GIVEN INFORMATION:
== Segment start ==

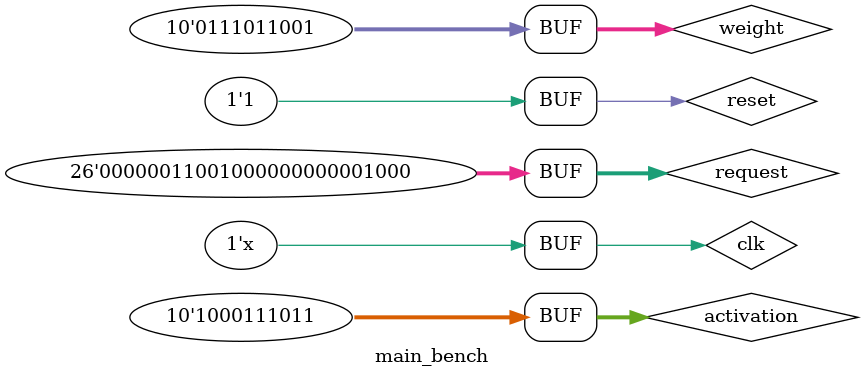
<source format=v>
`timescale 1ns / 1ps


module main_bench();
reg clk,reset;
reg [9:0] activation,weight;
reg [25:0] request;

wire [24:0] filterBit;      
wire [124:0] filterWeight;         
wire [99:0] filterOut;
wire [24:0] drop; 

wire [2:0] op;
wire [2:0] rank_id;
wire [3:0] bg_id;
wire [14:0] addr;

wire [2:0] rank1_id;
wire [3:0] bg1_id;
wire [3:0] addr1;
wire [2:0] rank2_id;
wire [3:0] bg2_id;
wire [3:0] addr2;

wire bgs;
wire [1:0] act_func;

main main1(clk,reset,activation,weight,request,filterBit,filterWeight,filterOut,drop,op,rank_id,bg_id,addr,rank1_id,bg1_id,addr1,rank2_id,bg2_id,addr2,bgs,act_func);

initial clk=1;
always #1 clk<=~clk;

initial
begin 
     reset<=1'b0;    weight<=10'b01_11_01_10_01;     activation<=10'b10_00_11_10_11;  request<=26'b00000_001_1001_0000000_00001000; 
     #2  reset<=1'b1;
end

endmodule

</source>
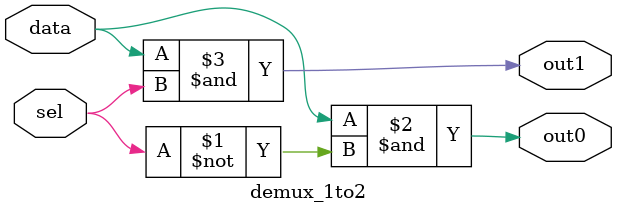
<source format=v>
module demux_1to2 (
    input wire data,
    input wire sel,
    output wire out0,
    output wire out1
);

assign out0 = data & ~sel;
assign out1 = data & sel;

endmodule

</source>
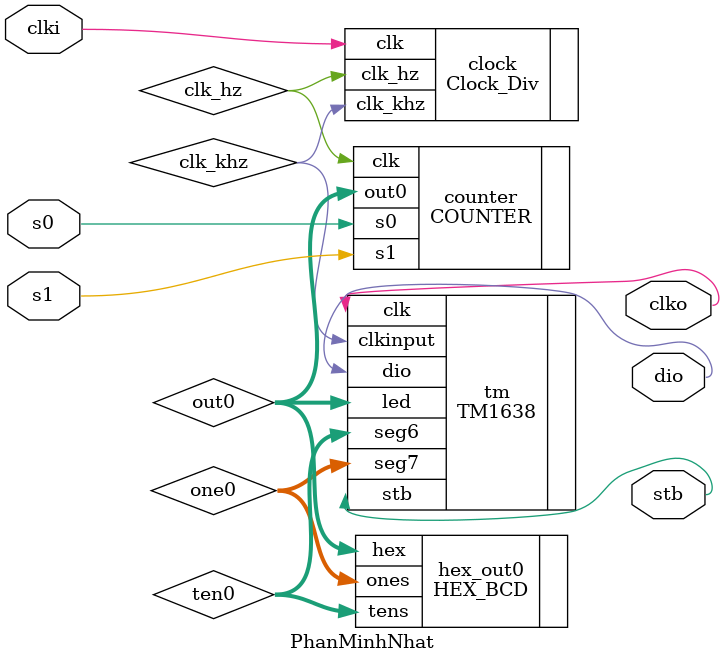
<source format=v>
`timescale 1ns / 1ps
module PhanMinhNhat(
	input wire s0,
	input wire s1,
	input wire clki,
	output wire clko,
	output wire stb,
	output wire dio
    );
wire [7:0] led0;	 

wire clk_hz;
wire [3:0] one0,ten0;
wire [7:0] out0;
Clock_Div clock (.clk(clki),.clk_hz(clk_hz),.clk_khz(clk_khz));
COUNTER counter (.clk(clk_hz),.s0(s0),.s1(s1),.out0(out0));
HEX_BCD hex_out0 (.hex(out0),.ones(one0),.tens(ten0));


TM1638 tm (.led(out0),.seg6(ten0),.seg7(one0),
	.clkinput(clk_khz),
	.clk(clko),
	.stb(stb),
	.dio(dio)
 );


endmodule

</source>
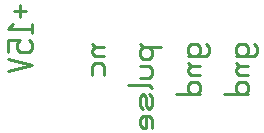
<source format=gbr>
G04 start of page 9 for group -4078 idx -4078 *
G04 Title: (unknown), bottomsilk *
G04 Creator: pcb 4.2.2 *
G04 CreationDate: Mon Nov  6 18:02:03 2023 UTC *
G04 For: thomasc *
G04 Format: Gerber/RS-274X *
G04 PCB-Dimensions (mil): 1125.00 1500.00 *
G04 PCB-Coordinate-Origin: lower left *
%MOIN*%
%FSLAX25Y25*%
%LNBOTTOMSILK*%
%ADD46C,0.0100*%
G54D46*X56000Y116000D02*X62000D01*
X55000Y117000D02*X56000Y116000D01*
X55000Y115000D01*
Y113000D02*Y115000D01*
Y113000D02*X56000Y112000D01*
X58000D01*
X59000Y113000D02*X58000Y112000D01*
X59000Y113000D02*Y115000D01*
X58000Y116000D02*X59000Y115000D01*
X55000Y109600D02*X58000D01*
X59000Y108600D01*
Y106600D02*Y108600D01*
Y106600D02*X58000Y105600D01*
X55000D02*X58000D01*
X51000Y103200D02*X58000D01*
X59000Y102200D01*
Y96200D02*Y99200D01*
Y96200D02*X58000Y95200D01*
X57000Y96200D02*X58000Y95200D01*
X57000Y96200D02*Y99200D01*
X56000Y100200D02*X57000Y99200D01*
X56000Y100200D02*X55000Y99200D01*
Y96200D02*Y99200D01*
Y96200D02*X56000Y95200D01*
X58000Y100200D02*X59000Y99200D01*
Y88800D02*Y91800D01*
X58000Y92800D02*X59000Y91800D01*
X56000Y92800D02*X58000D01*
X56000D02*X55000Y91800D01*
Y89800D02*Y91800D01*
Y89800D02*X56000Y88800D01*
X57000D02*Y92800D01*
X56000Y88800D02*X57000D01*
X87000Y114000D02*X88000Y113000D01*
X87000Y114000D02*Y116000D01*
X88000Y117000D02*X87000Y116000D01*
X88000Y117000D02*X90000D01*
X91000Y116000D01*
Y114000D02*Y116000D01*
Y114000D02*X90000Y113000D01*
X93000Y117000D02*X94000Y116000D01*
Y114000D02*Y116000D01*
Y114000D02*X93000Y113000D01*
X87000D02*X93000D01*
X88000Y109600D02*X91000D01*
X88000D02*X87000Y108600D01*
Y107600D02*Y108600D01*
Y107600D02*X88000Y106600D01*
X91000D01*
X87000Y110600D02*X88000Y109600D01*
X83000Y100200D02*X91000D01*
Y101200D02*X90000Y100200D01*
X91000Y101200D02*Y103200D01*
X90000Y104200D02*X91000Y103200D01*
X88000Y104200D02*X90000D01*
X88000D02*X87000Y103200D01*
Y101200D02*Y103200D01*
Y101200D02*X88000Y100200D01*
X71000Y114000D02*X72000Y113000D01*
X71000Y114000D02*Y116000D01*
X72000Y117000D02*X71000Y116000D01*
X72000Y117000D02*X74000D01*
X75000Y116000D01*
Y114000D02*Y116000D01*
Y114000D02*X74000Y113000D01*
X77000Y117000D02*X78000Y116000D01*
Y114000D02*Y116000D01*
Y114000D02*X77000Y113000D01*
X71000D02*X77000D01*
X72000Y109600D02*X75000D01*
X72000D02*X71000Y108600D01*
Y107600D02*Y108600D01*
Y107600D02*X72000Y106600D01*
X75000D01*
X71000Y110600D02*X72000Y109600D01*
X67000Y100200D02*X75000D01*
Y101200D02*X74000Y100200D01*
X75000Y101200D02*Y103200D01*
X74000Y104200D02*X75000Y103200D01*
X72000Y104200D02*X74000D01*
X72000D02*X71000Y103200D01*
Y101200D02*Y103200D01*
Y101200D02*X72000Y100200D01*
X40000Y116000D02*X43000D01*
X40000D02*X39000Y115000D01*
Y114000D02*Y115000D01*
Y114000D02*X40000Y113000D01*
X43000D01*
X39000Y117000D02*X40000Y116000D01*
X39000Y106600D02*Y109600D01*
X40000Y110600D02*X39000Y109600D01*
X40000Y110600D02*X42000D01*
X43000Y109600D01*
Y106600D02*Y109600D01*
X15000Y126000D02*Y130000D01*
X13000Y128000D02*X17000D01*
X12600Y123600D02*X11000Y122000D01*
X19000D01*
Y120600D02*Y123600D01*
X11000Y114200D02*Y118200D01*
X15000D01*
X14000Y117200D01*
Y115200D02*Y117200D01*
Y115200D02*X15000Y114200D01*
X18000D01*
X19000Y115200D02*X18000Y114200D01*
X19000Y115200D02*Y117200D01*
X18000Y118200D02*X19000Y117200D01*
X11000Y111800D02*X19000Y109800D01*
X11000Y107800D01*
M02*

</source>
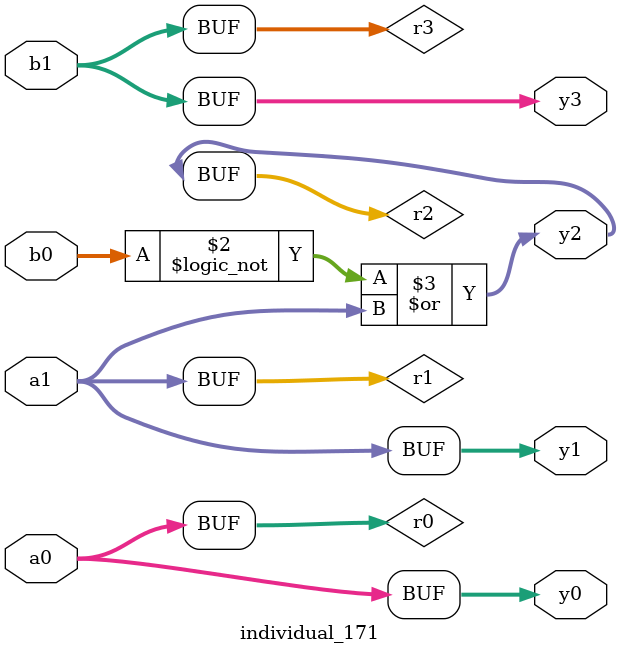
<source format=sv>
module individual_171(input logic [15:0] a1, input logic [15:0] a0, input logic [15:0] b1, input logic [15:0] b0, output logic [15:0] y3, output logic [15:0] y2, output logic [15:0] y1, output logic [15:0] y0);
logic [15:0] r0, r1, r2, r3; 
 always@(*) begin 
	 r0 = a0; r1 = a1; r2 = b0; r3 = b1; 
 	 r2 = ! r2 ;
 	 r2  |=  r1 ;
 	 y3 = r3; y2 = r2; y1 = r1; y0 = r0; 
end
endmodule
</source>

== Segment end ==

WHAT THE TASK ASKS: Please copy every entry exactly, without the pictures.

YOUR RESPONSE:
<source format=v>
`timescale 1ns / 1ps


module main_bench();
reg clk,reset;
reg [9:0] activation,weight;
reg [25:0] request;

wire [24:0] filterBit;      
wire [124:0] filterWeight;         
wire [99:0] filterOut;
wire [24:0] drop; 

wire [2:0] op;
wire [2:0] rank_id;
wire [3:0] bg_id;
wire [14:0] addr;

wire [2:0] rank1_id;
wire [3:0] bg1_id;
wire [3:0] addr1;
wire [2:0] rank2_id;
wire [3:0] bg2_id;
wire [3:0] addr2;

wire bgs;
wire [1:0] act_func;

main main1(clk,reset,activation,weight,request,filterBit,filterWeight,filterOut,drop,op,rank_id,bg_id,addr,rank1_id,bg1_id,addr1,rank2_id,bg2_id,addr2,bgs,act_func);

initial clk=1;
always #1 clk<=~clk;

initial
begin 
     reset<=1'b0;    weight<=10'b01_11_01_10_01;     activation<=10'b10_00_11_10_11;  request<=26'b00000_001_1001_0000000_00001000; 
     #2  reset<=1'b1;
end

endmodule

</source>
<source format=v>
module demux_1to2 (
    input wire data,
    input wire sel,
    output wire out0,
    output wire out1
);

assign out0 = data & ~sel;
assign out1 = data & sel;

endmodule

</source>
<source format=v>
`timescale 1ns / 1ps
module PhanMinhNhat(
	input wire s0,
	input wire s1,
	input wire clki,
	output wire clko,
	output wire stb,
	output wire dio
    );
wire [7:0] led0;	 

wire clk_hz;
wire [3:0] one0,ten0;
wire [7:0] out0;
Clock_Div clock (.clk(clki),.clk_hz(clk_hz),.clk_khz(clk_khz));
COUNTER counter (.clk(clk_hz),.s0(s0),.s1(s1),.out0(out0));
HEX_BCD hex_out0 (.hex(out0),.ones(one0),.tens(ten0));


TM1638 tm (.led(out0),.seg6(ten0),.seg7(one0),
	.clkinput(clk_khz),
	.clk(clko),
	.stb(stb),
	.dio(dio)
 );


endmodule

</source>
<source format=gbr>
G04 start of page 9 for group -4078 idx -4078 *
G04 Title: (unknown), bottomsilk *
G04 Creator: pcb 4.2.2 *
G04 CreationDate: Mon Nov  6 18:02:03 2023 UTC *
G04 For: thomasc *
G04 Format: Gerber/RS-274X *
G04 PCB-Dimensions (mil): 1125.00 1500.00 *
G04 PCB-Coordinate-Origin: lower left *
%MOIN*%
%FSLAX25Y25*%
%LNBOTTOMSILK*%
%ADD46C,0.0100*%
G54D46*X56000Y116000D02*X62000D01*
X55000Y117000D02*X56000Y116000D01*
X55000Y115000D01*
Y113000D02*Y115000D01*
Y113000D02*X56000Y112000D01*
X58000D01*
X59000Y113000D02*X58000Y112000D01*
X59000Y113000D02*Y115000D01*
X58000Y116000D02*X59000Y115000D01*
X55000Y109600D02*X58000D01*
X59000Y108600D01*
Y106600D02*Y108600D01*
Y106600D02*X58000Y105600D01*
X55000D02*X58000D01*
X51000Y103200D02*X58000D01*
X59000Y102200D01*
Y96200D02*Y99200D01*
Y96200D02*X58000Y95200D01*
X57000Y96200D02*X58000Y95200D01*
X57000Y96200D02*Y99200D01*
X56000Y100200D02*X57000Y99200D01*
X56000Y100200D02*X55000Y99200D01*
Y96200D02*Y99200D01*
Y96200D02*X56000Y95200D01*
X58000Y100200D02*X59000Y99200D01*
Y88800D02*Y91800D01*
X58000Y92800D02*X59000Y91800D01*
X56000Y92800D02*X58000D01*
X56000D02*X55000Y91800D01*
Y89800D02*Y91800D01*
Y89800D02*X56000Y88800D01*
X57000D02*Y92800D01*
X56000Y88800D02*X57000D01*
X87000Y114000D02*X88000Y113000D01*
X87000Y114000D02*Y116000D01*
X88000Y117000D02*X87000Y116000D01*
X88000Y117000D02*X90000D01*
X91000Y116000D01*
Y114000D02*Y116000D01*
Y114000D02*X90000Y113000D01*
X93000Y117000D02*X94000Y116000D01*
Y114000D02*Y116000D01*
Y114000D02*X93000Y113000D01*
X87000D02*X93000D01*
X88000Y109600D02*X91000D01*
X88000D02*X87000Y108600D01*
Y107600D02*Y108600D01*
Y107600D02*X88000Y106600D01*
X91000D01*
X87000Y110600D02*X88000Y109600D01*
X83000Y100200D02*X91000D01*
Y101200D02*X90000Y100200D01*
X91000Y101200D02*Y103200D01*
X90000Y104200D02*X91000Y103200D01*
X88000Y104200D02*X90000D01*
X88000D02*X87000Y103200D01*
Y101200D02*Y103200D01*
Y101200D02*X88000Y100200D01*
X71000Y114000D02*X72000Y113000D01*
X71000Y114000D02*Y116000D01*
X72000Y117000D02*X71000Y116000D01*
X72000Y117000D02*X74000D01*
X75000Y116000D01*
Y114000D02*Y116000D01*
Y114000D02*X74000Y113000D01*
X77000Y117000D02*X78000Y116000D01*
Y114000D02*Y116000D01*
Y114000D02*X77000Y113000D01*
X71000D02*X77000D01*
X72000Y109600D02*X75000D01*
X72000D02*X71000Y108600D01*
Y107600D02*Y108600D01*
Y107600D02*X72000Y106600D01*
X75000D01*
X71000Y110600D02*X72000Y109600D01*
X67000Y100200D02*X75000D01*
Y101200D02*X74000Y100200D01*
X75000Y101200D02*Y103200D01*
X74000Y104200D02*X75000Y103200D01*
X72000Y104200D02*X74000D01*
X72000D02*X71000Y103200D01*
Y101200D02*Y103200D01*
Y101200D02*X72000Y100200D01*
X40000Y116000D02*X43000D01*
X40000D02*X39000Y115000D01*
Y114000D02*Y115000D01*
Y114000D02*X40000Y113000D01*
X43000D01*
X39000Y117000D02*X40000Y116000D01*
X39000Y106600D02*Y109600D01*
X40000Y110600D02*X39000Y109600D01*
X40000Y110600D02*X42000D01*
X43000Y109600D01*
Y106600D02*Y109600D01*
X15000Y126000D02*Y130000D01*
X13000Y128000D02*X17000D01*
X12600Y123600D02*X11000Y122000D01*
X19000D01*
Y120600D02*Y123600D01*
X11000Y114200D02*Y118200D01*
X15000D01*
X14000Y117200D01*
Y115200D02*Y117200D01*
Y115200D02*X15000Y114200D01*
X18000D01*
X19000Y115200D02*X18000Y114200D01*
X19000Y115200D02*Y117200D01*
X18000Y118200D02*X19000Y117200D01*
X11000Y111800D02*X19000Y109800D01*
X11000Y107800D01*
M02*

</source>
<source format=sv>
module individual_171(input logic [15:0] a1, input logic [15:0] a0, input logic [15:0] b1, input logic [15:0] b0, output logic [15:0] y3, output logic [15:0] y2, output logic [15:0] y1, output logic [15:0] y0);
logic [15:0] r0, r1, r2, r3; 
 always@(*) begin 
	 r0 = a0; r1 = a1; r2 = b0; r3 = b1; 
 	 r2 = ! r2 ;
 	 r2  |=  r1 ;
 	 y3 = r3; y2 = r2; y1 = r1; y0 = r0; 
end
endmodule
</source>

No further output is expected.